Proton MRS was conducted simultaneously with conventional MRI using the single-voxel point-resolved spectroscopy technique with a TR of 2000 ms and TE of 288 ms. The total acquisition time required to obtain these parameters, including scanner adjustments, was <5 minutes. A cubic voxel with a side length of 2.0 cm was manually placed on the lesion, for which MET PET showed the highest accumulation. Spectra were generated using an internal scanner software, thereby providing automatic peak assignment and ratio calculations. The NAA/ Cr, Cho/Cr, and Cho/NAA peak ratios were recorded. Cr was used as the benchmark.
We prepared formalin-fixed paraffin-embedded sections of labeled tissue for histology. The specimens underwent H&E staining and immunohistochemistry to determine IDH status using an anti-IDH1R132H monoclonal antibody (1:20; Dianova; Hamburg, Germany 1:20). Immunoreaction was considered positive when the tumor cells showed strong and diffuse staining for IDH1R132H.
The specimens were also stained with an anti-Ki-67 antibody (1:100; Dako, Tokyo, Japan) to evaluate tumor proliferation. The Ki-67 labeling index was visually quantified by counting the number of immunopositive nuclei in areas with the highest Ki-67 immunoreactivity as the percentage of Ki-67 positive cells per 1000 tumor cells.
The antigen was retrieved in an autoclave (121°C for 15 min). We used the Envision kit (Dako) as a source of secondary antibodies and 3,3-diaminobenzidine as the chromogen.
We used Fisher’s exact test to assess associations between IDH status and sex, WHO grade, and tumor-brain boundary status, and the Mann–Whitney U test to compare the spreading tumor ratio, MRS parameters, MET T/N ratio, and Ki-67 labeling index between IDH-wt and IDH-mut groups.

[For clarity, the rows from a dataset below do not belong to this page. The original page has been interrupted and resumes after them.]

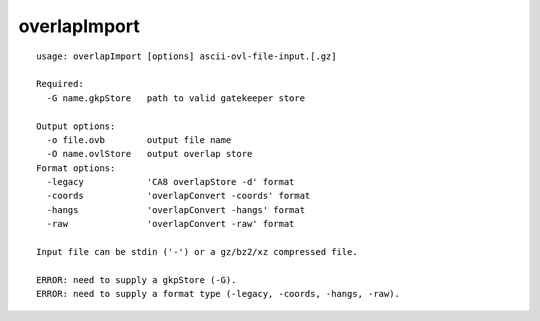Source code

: overlapImport
=============

::

  usage: overlapImport [options] ascii-ovl-file-input.[.gz]
  
  Required:
    -G name.gkpStore   path to valid gatekeeper store
  
  Output options:
    -o file.ovb        output file name
    -O name.ovlStore   output overlap store
  Format options:
    -legacy            'CA8 overlapStore -d' format
    -coords            'overlapConvert -coords' format
    -hangs             'overlapConvert -hangs' format
    -raw               'overlapConvert -raw' format
  
  Input file can be stdin ('-') or a gz/bz2/xz compressed file.
  
  ERROR: need to supply a gkpStore (-G).
  ERROR: need to supply a format type (-legacy, -coords, -hangs, -raw).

Statistical significance was set at P<.05. Receiver operating characteristic (ROC) analysis was conducted to determine the optimal thresholds of the Cho/Cr, Cho/NAA, and MET T/N ratios for discriminating IDH-wt from IDH mut and the area under the curve. We determined the optimal sensitivity and specificity from the highest sum of the ROC curve. R software (R Project for Statistical Computing, Vienna, Austria, version 4.0.3) was used for all statistical analyses.